### Entries taken from a collection
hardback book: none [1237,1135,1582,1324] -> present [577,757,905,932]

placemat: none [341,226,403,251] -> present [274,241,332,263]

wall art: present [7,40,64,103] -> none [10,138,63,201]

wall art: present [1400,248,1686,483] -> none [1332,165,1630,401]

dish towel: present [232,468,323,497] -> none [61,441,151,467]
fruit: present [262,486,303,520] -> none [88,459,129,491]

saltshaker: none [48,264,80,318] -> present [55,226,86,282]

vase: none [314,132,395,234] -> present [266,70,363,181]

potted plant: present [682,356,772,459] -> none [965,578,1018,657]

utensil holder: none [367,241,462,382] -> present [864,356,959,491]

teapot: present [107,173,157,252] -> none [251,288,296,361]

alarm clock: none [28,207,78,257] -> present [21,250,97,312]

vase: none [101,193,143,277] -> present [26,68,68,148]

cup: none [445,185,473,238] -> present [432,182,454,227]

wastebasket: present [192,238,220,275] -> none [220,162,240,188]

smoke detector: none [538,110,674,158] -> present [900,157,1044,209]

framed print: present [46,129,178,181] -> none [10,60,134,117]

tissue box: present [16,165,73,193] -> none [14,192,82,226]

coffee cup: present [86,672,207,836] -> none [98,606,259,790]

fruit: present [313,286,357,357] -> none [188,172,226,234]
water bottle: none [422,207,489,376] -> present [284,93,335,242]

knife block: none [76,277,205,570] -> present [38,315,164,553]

### THE TASK
Once you have read the records above, write them all out exactly.

### COMPLETED EXERCISE
hardback book: none [1237,1135,1582,1324] -> present [577,757,905,932]

placemat: none [341,226,403,251] -> present [274,241,332,263]

wall art: present [7,40,64,103] -> none [10,138,63,201]

wall art: present [1400,248,1686,483] -> none [1332,165,1630,401]

dish towel: present [232,468,323,497] -> none [61,441,151,467]
fruit: present [262,486,303,520] -> none [88,459,129,491]

saltshaker: none [48,264,80,318] -> present [55,226,86,282]

vase: none [314,132,395,234] -> present [266,70,363,181]

potted plant: present [682,356,772,459] -> none [965,578,1018,657]

utensil holder: none [367,241,462,382] -> present [864,356,959,491]

teapot: present [107,173,157,252] -> none [251,288,296,361]

alarm clock: none [28,207,78,257] -> present [21,250,97,312]

vase: none [101,193,143,277] -> present [26,68,68,148]

cup: none [445,185,473,238] -> present [432,182,454,227]

wastebasket: present [192,238,220,275] -> none [220,162,240,188]

smoke detector: none [538,110,674,158] -> present [900,157,1044,209]

framed print: present [46,129,178,181] -> none [10,60,134,117]

tissue box: present [16,165,73,193] -> none [14,192,82,226]

coffee cup: present [86,672,207,836] -> none [98,606,259,790]

fruit: present [313,286,357,357] -> none [188,172,226,234]
water bottle: none [422,207,489,376] -> present [284,93,335,242]

knife block: none [76,277,205,570] -> present [38,315,164,553]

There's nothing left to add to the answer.